Discrimination in Of Mice and Men
Discrimination prevails in all of society. Whether it is deliberate or not, individuals victimize each other. It is a natural thing that people do because that is the way we are.No matter the pigment of your skin, your gender or your beliefs you can still become a victim of discrimination. Numerous examples of discrimination showed in John Steinbeck’s book Of Mice and Guys are age, gender and racial discrimination. The targets of these types of discrimination are Sweet, the old, handicapped swamper, Crooks, the black steady dollar and Curley’s better half, the only woman on the ranch and is thoroughly dissatisfied with her life. Throughout this story, these three characters are put through many problematic times since they are either misinterpreted/misunderstood or are quickly and improperly evaluated. Candy is an old employee, who, due to a loss of an hand, now works as a swamper on the ranch. He is constantly worried of what will become of him when he ends up being too old to work, which he stresses will be sooner than later. He later on communicates these doubts to George when he hears him talking about with Lennie about their hopes and dreams, “they’ll can me purty quickly. Jus’ as soon as I can’t swamp out no bunk houses they’ll put me on the county” (Steinbeck 60). Candy is an example of being discriminated against for his age and physical handicap.
Curley’s partner is one of the most misinterpreted/misunderstood characters throughout the whole unique, often being made fun of or talked badly about due to the fact that she is the only woman on the cattle ranch. The other employees constantly make comments about her future and her choices, “cattle ranch with a bunch of men on it ain’t no location for a woman, specifically like her” (Steinbeck 51). George, and with the approval of the other employees, disagree with having a girl on the cattle ranch, specifically when it is someone who does not understand the principle of limits and continuously flirts with the other employees. She is consistently under the scrutinizing eyes of the workers, talked rudely about and insulted. In the novel, she is just mentioned as “Curley’s spouse”, suggesting that the workers believe little of her and do not see her as an important character. Woman, particularly Curley’s better half, had inequitable acts visibly held against her throughout the book.

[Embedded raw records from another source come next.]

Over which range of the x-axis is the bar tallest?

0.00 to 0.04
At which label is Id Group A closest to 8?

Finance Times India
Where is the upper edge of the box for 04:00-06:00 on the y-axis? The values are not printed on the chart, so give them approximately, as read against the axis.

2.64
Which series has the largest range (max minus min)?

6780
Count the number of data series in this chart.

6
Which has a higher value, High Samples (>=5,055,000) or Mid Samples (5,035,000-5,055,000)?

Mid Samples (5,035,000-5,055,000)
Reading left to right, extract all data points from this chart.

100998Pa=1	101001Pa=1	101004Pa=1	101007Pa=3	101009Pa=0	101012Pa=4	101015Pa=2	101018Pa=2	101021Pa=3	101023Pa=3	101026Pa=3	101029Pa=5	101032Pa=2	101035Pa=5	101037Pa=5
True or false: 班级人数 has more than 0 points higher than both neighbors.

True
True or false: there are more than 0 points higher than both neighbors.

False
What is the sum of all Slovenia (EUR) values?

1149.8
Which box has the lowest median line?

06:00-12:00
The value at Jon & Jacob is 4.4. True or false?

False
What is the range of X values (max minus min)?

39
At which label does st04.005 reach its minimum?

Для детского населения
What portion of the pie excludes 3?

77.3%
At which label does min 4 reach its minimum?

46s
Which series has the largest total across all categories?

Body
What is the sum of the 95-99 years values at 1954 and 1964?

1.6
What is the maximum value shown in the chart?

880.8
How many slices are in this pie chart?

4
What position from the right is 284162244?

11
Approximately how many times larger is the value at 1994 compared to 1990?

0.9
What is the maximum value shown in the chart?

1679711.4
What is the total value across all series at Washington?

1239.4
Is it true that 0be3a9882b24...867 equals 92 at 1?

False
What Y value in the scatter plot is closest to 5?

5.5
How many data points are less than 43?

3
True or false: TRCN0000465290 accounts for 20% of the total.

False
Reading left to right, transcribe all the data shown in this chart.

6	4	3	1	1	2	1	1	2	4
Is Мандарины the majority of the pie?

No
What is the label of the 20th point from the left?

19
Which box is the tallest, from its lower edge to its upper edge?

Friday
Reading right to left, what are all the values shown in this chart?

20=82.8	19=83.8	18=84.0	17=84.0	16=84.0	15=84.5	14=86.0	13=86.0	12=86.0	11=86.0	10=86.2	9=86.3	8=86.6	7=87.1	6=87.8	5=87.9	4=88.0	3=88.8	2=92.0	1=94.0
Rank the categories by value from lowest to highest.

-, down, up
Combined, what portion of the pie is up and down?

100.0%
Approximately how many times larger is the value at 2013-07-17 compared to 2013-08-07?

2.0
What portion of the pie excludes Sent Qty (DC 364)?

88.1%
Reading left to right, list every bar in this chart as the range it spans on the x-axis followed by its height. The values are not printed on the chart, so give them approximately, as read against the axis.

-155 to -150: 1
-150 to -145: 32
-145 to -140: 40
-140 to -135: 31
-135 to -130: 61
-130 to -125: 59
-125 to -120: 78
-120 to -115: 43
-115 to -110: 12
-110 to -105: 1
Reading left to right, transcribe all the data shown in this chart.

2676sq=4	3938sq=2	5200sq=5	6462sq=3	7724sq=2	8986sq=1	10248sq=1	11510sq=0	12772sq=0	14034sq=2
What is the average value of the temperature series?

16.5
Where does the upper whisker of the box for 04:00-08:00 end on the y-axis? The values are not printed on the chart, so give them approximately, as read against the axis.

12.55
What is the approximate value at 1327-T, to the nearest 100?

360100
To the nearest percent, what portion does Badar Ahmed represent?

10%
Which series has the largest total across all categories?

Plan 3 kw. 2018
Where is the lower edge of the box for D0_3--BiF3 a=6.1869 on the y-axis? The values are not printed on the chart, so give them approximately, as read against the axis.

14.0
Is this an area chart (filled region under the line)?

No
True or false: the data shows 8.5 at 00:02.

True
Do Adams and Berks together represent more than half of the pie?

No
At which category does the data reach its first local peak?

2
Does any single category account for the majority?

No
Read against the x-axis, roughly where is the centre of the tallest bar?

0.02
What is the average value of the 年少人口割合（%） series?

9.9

The third character in the unique, Crooks, is constantly victimized as he is the only black male on the cattle ranch. The men on the cattle ranch “play cards therein, but I can’t play due to the fact that I’m black. They state I stink” (Steinbeck 68), justifying the reality that the men do not like Crooks and believe that he is worth less than them. As a result of this unlimited small talk and hate towards Crooks, it has persuaded him to believe these aspects of himself, “This is just a nigger talkin’, an’ a busted-back nigger. So it don’t imply absolutely nothing, see?” (Steinbeck 71). He even is threatened to be” strung up on a tree” (Steinbeck 81) when he defends himself by Curley’s spouse. Criminals is an example of racial discrimination in the book. Discrimination is a limitless cycle within society. Despite who we are or what our company believe in, discrimination will continue to exist. If we want to produce a world with less prejudiced acts society must deal with improving how we treat one another.